[Begin Excerpt provided]
This dot point is about completing the picture of factorisation. In earlier study you factorised over the real numbers and sometimes got stuck with an irreducible quadratic such as $x^2 + 1$ . Once complex numbers are allowed, that obstacle disappears entirely. The two governing results are the fundamental theorem of algebra and the conjugate root theorem.

So a cubic has three complex roots, a quartic has four, and so on. There are never any missing or unreachable roots once you work in the complex numbers.

The conjugate root theorem

The reason is the conjugate arithmetic from earlier work: taking the conjugate of the whole equation $P(z) = 0$ replaces each $z$ by $\bar z$ but leaves the real coefficients unchanged, so $P(\bar z) = 0$ as well. A practical consequence is that real polynomials of odd degree must have at least one real root, because complex roots are used up in pairs.

Real quadratic factors

A conjugate pair of roots $a \pm bi$ corresponds to the real quadratic factor

\big(z - (a + bi)\big)\big(z - (a - bi)\big) = z^2 - 2az + (a^2 + b^2).
[End Excerpt provided]
[Begin Material supplied]
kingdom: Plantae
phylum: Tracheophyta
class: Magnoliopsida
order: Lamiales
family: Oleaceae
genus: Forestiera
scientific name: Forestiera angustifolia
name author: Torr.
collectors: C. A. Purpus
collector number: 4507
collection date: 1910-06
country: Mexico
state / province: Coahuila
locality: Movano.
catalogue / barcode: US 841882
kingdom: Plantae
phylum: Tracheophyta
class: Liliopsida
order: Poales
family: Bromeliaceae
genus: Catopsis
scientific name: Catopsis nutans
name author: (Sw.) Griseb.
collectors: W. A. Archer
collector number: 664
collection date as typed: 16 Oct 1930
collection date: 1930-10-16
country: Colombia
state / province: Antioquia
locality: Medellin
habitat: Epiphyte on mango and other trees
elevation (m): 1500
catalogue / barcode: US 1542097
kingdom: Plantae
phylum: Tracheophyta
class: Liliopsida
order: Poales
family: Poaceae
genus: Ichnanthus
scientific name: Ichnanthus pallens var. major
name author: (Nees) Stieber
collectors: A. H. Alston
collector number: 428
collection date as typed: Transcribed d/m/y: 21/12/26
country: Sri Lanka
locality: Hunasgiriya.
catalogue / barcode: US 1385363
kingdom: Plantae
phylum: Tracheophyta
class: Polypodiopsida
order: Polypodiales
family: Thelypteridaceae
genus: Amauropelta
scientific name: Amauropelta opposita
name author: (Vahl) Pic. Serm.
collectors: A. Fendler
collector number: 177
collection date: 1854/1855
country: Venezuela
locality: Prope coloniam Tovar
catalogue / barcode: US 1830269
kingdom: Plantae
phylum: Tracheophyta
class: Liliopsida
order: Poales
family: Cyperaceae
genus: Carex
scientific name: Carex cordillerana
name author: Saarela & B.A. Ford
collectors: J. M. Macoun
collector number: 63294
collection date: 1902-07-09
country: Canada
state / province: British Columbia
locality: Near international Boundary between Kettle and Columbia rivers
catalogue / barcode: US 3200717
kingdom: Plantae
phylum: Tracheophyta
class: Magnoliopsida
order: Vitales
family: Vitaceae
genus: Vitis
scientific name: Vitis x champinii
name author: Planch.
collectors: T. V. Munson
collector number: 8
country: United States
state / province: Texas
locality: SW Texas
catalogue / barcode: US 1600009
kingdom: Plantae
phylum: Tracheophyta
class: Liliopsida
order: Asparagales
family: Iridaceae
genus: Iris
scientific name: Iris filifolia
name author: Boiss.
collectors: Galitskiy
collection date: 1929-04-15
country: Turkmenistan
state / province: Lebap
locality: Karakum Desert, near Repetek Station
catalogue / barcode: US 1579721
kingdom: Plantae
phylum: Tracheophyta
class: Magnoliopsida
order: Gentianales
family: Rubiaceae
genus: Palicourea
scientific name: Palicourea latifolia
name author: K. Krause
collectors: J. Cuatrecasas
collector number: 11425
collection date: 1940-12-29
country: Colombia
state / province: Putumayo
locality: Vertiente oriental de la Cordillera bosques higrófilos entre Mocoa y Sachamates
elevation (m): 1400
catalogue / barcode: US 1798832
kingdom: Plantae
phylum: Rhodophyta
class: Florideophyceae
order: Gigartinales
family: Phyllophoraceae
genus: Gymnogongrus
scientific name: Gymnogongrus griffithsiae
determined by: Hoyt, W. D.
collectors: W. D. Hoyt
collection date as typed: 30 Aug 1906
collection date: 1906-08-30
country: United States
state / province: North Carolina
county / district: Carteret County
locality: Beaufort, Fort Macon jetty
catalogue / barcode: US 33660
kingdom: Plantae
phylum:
[End Material supplied]
Reproduce the passage of the excerpt on factorising with complex numbers from "Real quadratic factors" up to and including "2az + (a^2 + b^2).".

Real quadratic factors

A conjugate pair of roots $a \pm bi$ corresponds to the real quadratic factor

\big(z - (a + bi)\big)\big(z - (a - bi)\big) = z^2 - 2az + (a^2 + b^2).